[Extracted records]
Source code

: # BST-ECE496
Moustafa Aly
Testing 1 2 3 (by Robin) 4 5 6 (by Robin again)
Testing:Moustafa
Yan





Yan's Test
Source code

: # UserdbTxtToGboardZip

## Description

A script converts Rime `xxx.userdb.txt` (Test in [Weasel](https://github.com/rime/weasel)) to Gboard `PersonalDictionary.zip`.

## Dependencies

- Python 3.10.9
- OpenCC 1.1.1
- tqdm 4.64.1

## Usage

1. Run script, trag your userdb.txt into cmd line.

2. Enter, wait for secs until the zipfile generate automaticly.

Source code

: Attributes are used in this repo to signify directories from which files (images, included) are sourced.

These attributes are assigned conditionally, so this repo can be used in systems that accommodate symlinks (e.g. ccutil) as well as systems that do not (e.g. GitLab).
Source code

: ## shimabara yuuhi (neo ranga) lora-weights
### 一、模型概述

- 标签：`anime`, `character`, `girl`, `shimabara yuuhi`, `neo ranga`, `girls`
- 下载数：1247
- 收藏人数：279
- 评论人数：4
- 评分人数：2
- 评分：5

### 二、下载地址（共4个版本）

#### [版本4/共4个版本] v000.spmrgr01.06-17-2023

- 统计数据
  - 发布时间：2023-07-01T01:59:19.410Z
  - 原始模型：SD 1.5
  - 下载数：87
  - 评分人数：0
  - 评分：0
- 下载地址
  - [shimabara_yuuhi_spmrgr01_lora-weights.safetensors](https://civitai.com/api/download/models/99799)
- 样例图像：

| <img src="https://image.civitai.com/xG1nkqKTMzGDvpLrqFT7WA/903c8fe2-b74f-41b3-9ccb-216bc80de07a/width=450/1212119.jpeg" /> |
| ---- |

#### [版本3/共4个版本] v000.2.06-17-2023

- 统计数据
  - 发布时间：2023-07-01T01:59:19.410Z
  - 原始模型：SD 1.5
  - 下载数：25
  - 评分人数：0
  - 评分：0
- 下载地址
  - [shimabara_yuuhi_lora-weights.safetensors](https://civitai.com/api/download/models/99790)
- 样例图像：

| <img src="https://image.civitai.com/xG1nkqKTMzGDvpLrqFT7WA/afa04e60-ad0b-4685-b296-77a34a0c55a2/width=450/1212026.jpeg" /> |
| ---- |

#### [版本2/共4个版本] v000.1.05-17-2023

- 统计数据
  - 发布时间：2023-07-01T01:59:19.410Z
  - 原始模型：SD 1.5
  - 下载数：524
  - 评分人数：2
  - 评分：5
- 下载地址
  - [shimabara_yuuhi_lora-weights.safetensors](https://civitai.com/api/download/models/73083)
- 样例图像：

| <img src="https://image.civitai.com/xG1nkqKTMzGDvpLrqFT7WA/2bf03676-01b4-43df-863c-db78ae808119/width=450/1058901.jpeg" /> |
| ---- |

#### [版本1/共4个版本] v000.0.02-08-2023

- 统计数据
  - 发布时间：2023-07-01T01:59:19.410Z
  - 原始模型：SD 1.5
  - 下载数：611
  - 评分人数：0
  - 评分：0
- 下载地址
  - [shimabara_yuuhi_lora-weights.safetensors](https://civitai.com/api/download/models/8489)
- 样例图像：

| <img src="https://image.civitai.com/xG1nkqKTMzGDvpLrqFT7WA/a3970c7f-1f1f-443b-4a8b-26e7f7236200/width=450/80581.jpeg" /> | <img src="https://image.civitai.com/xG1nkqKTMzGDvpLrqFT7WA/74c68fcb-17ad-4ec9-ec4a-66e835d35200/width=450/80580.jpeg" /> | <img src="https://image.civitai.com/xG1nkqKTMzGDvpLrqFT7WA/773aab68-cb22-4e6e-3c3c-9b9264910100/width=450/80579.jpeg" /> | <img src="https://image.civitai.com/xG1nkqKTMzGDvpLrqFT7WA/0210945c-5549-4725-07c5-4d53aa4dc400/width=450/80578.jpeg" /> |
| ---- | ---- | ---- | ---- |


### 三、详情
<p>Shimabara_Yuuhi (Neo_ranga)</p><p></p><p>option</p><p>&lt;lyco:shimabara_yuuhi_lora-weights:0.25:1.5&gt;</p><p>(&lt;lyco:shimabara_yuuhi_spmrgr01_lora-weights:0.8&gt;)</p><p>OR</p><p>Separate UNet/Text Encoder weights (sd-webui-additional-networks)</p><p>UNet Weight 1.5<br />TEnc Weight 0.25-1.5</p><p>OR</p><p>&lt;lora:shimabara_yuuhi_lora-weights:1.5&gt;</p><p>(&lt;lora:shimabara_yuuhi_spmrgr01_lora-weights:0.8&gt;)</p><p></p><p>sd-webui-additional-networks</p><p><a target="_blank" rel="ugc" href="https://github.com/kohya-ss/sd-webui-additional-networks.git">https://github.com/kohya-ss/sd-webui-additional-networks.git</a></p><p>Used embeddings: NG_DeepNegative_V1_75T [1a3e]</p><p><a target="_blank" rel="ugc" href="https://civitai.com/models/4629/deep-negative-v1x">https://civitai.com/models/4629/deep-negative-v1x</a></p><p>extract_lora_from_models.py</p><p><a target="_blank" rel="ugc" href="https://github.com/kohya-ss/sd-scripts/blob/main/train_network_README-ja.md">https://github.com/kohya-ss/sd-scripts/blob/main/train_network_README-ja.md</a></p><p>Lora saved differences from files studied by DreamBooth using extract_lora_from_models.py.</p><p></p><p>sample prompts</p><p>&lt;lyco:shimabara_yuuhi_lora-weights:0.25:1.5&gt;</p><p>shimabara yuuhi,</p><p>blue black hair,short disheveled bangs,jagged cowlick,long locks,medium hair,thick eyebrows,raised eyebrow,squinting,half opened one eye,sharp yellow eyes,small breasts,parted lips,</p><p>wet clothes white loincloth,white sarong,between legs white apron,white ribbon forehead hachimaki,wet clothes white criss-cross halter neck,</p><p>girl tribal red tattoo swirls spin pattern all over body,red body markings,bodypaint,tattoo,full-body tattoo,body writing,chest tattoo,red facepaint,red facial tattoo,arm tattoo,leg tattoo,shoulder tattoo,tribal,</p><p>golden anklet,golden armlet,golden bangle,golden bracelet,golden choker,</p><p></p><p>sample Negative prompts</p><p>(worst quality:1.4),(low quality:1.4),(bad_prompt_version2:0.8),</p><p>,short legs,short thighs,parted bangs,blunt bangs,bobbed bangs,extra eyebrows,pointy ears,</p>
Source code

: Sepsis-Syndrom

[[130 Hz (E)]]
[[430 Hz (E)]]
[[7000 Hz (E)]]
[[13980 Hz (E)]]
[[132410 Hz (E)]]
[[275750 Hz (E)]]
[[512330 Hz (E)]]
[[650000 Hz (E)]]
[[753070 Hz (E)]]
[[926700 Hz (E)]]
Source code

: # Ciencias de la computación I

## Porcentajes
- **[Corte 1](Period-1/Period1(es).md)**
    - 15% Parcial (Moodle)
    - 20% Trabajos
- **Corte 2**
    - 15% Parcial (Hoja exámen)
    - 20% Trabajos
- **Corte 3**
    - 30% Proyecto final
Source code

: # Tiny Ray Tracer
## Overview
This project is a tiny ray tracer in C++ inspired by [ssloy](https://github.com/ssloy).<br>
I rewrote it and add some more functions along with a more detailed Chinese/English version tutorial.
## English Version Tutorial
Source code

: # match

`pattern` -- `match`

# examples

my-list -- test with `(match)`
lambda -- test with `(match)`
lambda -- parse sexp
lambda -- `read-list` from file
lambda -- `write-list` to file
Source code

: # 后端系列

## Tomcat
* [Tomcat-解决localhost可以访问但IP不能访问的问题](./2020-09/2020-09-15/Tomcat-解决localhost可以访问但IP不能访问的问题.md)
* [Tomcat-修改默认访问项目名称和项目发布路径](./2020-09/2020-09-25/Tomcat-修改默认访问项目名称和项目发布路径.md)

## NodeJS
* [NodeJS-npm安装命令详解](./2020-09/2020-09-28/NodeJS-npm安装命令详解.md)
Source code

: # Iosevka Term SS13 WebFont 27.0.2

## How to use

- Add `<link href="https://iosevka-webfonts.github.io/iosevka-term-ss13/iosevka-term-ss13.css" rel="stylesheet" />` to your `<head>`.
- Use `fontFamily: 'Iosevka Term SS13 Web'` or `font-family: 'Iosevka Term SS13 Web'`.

## Directive
Copy the material word for word, from its first line through the line containing "1. Run script, trag".

## Response for this exercise
Source code

: # BST-ECE496
Moustafa Aly
Testing 1 2 3 (by Robin) 4 5 6 (by Robin again)
Testing:Moustafa
Yan





Yan's Test
Source code

: # UserdbTxtToGboardZip

## Description

A script converts Rime `xxx.userdb.txt` (Test in [Weasel](https://github.com/rime/weasel)) to Gboard `PersonalDictionary.zip`.

## Dependencies

- Python 3.10.9
- OpenCC 1.1.1
- tqdm 4.64.1

## Usage

1. Run script, trag your userdb.txt into cmd line.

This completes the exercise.